3 lessons from the Harvard B-School business plan contest

I’m in town to judge the Harvard Business School Business Plan Contest. We held the semi-finals yesterday, narrowing the field of student teams from 85, to 10 semi-finalists. The winner will walk away with $100,000 later this month.

My fellow judges were an impressive group. They included venture capitalists form Polaris, Bain Capital, Flybridge, and Highland, and entrepreneurs from BlueMercury, HubSpot, Care.com, TripAdvisor and Trader Joe’s.

My panel judged consumer-oriented plans, including ecommerce, travel, dining and retail. Most of the pitches I judged were well-organized, polished, and thorough. A lot of the students were ex-McKinsey and Bain consultants, and they were particularly strong on strategic and quantitative analyses. But even the HBS students could stand to learn a thing or two about pitching in the real world. Here are two lessons in particular:

1)  Sell, don’t just inform.  Reading off of slides with dozens of bullet points and busy, number-filled charts may work fine in a consulting firm boardroom, but not at a pitch. We want to see more than just the facts. Tell us how you came up with your idea, and what inspired you. Show us your passion.  Bring your vision to life.
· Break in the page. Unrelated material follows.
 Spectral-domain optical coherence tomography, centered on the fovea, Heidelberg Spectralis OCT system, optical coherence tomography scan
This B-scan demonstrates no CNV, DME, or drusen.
2) Teach us about your industry. Some companies pitched businesses in fields where the judges had limited experience, like airlines or restaurants. If that’s the case, educate your audience. Tell us the three keys to a successful restaurant chain. Explain why airlines tend to fail, and how you’ll avoid common pitfalls.
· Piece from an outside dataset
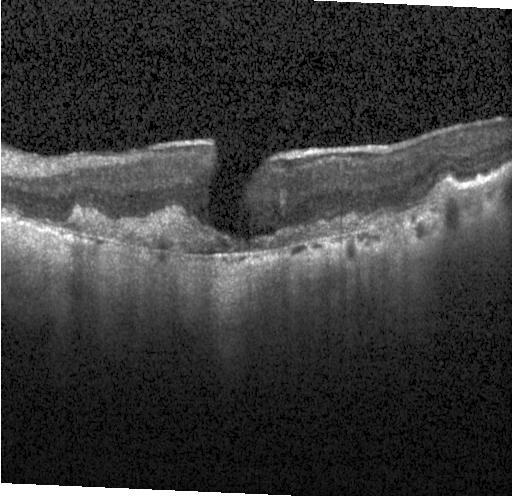

Optical coherence tomography scan; SD-OCT
OCT finding: a choroidal neovascular membrane.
3) Big investments are not always the answer. Students coming out of business school are surrounded by venture capitalists. But some business ideas are better off bootstrapped. Some founders looking for million dollar seed rounds probably should be taking a different approach. They could consult on the side to fund the development of prototypes, use off the shelf technology at first instead of building their own, add founders with key skills instead of hiring employees, and get traction before seeking substantial funding.

Been to a business plan contest lately? What did you learn?